Dass der Schöpfer von "Preacher", "Hitman", "The Boys" und unzähligen weiteren Titeln, die ob ihrer Scharfzüngigkeit und überzogenen Gewalt unter vielen Comic-Fans Kultstatus genießen, ein großer Fan der klassischen "War Stories" ist, hat er erst unlängst mit "Battler Britton" bewiesen. Die Verbindung mit seiner Arbeit an der neuesten "Fury MAX"-Serie ist daher im Grunde schnell hergestellt – schließlich debütierte auch Marvels bekanntester Augenklappenträger in "Sgt. Fury and his Howling Commandos" 1 aus dem Jahr 1963 – einer Serie, die Abenteuer aus dem Zweiten Weltkrieg erzählte.Als einer der ersten Titel des frisch geschaffenen Marvel-Imprints debütierte die MAX-Variante des zwischendurch zum Colonel aufgestiegenen Kriegshelden 2001 in "Fury MAX". Ende vergangenen Jahres erschien nach elf Jahren die Fortsetzung, deren erste sechs Ausgaben Panini in Band 52 der "Maximum"-Serie vorlegt. Hier treffen wir Nick Fury zuerst in Französisch-Indochina wieder, kurz bevor die französischen Kolonialtruppen ihre verheerende Niederlage bei der Verteidigung der Dschungelfestung Dien Bien Phu erleiden. Als Mann fürs Grobe soll der Colonel auf seine Vorgesetzten einwirken und für finanzielle und materielle Hilfe durch die USA sorgen.

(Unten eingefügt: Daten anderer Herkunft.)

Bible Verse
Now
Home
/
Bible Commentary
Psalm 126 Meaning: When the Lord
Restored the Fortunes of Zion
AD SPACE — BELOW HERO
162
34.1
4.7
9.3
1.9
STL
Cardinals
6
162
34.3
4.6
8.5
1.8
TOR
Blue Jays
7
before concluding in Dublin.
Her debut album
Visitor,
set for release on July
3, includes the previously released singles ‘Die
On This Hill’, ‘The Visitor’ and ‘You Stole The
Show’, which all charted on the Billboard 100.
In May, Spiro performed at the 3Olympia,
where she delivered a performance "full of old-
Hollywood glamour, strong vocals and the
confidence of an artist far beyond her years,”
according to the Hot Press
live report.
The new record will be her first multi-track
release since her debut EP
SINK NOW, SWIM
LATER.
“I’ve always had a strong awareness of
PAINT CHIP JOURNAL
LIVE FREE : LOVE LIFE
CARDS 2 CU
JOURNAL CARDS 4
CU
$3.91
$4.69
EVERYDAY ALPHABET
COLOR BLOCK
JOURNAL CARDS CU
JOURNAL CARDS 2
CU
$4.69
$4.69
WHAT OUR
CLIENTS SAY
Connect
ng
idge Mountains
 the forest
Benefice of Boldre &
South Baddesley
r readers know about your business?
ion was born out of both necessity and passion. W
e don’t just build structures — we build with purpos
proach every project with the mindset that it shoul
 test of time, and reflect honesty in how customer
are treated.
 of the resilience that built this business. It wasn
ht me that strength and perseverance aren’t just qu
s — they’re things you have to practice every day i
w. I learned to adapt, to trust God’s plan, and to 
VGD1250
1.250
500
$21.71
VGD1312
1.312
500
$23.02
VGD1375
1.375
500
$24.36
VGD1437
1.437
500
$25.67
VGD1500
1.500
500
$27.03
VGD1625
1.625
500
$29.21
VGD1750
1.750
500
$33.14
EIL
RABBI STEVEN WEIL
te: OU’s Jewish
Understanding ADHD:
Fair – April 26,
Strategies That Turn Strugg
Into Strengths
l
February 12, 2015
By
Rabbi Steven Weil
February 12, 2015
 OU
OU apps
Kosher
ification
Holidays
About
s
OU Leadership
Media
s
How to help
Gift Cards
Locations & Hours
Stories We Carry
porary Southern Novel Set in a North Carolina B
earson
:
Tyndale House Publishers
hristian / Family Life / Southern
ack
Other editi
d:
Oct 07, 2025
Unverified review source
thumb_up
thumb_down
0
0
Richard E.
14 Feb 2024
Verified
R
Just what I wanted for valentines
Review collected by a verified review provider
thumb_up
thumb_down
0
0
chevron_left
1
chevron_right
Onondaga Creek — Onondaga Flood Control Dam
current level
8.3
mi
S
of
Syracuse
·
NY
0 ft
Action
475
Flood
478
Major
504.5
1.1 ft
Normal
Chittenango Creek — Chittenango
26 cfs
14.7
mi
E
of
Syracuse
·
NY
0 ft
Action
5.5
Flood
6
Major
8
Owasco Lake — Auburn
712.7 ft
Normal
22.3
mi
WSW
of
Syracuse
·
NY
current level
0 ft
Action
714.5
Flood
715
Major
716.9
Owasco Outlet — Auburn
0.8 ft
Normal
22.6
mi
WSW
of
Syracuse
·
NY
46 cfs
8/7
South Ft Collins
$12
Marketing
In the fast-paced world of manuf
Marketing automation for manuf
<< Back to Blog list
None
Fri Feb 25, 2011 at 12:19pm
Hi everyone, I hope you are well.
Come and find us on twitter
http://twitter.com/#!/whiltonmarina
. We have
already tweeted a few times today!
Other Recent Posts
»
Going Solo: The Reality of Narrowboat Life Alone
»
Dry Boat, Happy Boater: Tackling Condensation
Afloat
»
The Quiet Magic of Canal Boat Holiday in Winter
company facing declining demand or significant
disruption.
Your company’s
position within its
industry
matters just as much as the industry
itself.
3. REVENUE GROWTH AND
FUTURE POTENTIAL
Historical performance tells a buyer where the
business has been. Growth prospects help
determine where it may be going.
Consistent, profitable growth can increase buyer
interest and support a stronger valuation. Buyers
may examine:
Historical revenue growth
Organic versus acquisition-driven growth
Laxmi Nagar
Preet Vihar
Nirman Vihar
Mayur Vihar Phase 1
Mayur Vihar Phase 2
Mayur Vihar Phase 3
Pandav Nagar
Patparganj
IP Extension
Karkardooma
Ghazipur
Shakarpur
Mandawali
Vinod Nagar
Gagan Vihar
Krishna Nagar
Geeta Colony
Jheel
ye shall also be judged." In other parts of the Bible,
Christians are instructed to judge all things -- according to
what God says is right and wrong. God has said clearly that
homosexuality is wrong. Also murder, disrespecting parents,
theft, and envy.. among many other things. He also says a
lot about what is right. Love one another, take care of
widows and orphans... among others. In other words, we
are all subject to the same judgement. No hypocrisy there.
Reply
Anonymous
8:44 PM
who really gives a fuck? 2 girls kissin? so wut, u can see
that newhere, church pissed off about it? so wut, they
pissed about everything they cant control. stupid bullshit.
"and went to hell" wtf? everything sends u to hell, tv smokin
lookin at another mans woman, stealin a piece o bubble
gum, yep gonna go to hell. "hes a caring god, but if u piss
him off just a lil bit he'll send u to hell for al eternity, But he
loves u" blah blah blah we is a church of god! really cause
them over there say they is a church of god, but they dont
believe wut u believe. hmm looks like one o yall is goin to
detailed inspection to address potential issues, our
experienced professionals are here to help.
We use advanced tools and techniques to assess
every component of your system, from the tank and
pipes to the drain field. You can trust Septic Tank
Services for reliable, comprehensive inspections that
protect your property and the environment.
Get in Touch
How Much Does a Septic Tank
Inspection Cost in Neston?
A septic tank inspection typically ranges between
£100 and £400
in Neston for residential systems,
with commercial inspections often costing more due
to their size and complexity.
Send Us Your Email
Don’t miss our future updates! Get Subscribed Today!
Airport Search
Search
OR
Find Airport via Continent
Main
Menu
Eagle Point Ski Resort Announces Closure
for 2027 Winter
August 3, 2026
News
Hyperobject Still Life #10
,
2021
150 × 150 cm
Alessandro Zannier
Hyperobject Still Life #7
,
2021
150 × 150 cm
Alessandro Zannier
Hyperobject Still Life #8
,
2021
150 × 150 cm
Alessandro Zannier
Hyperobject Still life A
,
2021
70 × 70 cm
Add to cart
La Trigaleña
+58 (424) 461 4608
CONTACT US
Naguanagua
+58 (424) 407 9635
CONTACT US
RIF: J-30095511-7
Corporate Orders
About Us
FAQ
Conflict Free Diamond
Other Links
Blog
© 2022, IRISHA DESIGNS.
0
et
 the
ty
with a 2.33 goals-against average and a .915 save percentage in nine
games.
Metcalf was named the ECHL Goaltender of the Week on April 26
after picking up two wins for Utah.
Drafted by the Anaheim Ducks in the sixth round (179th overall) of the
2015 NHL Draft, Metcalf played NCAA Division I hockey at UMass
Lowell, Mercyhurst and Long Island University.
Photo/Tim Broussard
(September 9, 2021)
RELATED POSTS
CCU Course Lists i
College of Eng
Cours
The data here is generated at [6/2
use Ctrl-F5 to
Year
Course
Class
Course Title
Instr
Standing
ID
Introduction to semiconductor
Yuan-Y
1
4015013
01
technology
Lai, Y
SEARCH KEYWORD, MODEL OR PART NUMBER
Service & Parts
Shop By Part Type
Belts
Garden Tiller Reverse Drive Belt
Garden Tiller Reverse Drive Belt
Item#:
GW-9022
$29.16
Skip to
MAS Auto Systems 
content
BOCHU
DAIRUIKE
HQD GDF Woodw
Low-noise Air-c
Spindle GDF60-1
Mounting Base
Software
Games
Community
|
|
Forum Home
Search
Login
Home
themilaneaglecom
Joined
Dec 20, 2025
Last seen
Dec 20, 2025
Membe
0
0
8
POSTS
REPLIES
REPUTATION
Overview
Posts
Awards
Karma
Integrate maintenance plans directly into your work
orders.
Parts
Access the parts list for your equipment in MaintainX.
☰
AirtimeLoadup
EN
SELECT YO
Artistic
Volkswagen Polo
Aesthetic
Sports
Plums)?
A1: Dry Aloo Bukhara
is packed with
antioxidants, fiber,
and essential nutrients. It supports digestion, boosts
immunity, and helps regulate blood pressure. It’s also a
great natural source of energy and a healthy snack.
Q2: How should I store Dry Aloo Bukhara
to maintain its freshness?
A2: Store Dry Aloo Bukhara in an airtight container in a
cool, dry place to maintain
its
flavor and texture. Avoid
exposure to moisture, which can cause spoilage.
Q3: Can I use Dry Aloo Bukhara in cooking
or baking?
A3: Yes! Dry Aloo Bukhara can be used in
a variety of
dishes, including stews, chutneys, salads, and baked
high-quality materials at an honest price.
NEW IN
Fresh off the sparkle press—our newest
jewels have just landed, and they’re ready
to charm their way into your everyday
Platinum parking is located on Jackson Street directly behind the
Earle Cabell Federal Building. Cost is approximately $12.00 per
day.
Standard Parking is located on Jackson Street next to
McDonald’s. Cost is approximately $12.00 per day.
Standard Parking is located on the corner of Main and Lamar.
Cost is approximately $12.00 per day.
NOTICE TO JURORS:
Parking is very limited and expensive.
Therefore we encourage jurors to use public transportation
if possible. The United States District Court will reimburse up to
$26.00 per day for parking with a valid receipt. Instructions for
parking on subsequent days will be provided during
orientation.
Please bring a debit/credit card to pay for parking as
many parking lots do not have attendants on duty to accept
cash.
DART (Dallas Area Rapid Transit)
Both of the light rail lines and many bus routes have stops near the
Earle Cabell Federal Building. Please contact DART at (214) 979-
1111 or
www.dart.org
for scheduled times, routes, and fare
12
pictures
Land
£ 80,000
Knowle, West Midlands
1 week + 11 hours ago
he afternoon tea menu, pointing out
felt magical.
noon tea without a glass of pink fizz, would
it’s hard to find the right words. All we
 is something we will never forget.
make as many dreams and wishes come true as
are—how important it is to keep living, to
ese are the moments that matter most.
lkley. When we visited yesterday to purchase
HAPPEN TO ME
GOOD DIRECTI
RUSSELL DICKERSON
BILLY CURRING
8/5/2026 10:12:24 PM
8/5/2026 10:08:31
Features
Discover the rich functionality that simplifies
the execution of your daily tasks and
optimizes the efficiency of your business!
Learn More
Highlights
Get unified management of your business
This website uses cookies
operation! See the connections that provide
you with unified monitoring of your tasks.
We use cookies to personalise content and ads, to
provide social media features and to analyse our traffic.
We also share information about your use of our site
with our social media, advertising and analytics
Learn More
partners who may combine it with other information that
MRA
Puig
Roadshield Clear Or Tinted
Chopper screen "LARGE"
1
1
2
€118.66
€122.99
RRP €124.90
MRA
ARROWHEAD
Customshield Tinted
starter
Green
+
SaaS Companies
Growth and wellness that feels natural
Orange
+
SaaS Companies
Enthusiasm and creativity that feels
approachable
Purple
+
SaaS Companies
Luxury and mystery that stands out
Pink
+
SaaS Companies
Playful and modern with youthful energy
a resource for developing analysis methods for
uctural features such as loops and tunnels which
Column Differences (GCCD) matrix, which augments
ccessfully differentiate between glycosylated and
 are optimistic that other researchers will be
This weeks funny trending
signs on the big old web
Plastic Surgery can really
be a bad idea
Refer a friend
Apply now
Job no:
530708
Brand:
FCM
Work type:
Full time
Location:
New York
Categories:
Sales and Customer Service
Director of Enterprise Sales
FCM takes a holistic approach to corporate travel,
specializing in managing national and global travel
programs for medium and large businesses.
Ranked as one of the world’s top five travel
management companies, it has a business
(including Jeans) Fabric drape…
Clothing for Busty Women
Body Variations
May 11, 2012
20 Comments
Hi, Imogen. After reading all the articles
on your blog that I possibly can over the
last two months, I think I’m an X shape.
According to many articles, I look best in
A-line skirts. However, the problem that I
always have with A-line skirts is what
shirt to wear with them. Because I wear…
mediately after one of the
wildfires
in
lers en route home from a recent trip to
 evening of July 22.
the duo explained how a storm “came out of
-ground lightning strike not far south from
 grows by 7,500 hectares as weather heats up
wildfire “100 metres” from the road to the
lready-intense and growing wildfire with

Dass die Politik die Hände genauso schmutzig macht wie Krieg führen, beweist vor allem die Anwesenheit von Senator McCuskey. Nicht nur hier, sondern auch im Rahmen der von der CIA eingefädelten Invasion in der Schweinebucht in Kuba 1961 trifft Nick Fury auf den aufstrebenden Politstar und muss einmal mehr das ausbaden, was Ignoranz und eiskalter Machtpoker angerichtet haben: Während die im Stich gelassenen Exilkubaner bei ihrem Kampf gegen Castros Truppen ausbluten, soll Fury mit zwei Kameraden ein Attentat auf den Máximo Líder höchstpersönlich verüben.
Nachdem Colonel Fury erst unlängst in der äußerst empfehlenswerten "Punisher MAX"-Maxiserie (Band 40, 42, 48 und 49) aufgetaucht ist, beackert Ennis mit Vietnam 1954 und Kuba 1961 zwei relativ unverbrauchte Szenarien, in der sein Protagonist gewohnt kein Blatt vor den Mund nimmt und seine Abscheu kundtut vor einer Politik, die sich zivilisiert gibt und in sicherer Entfernung von den jeweils davon Betroffenen fleißig auf die roten Knöpfe drückt.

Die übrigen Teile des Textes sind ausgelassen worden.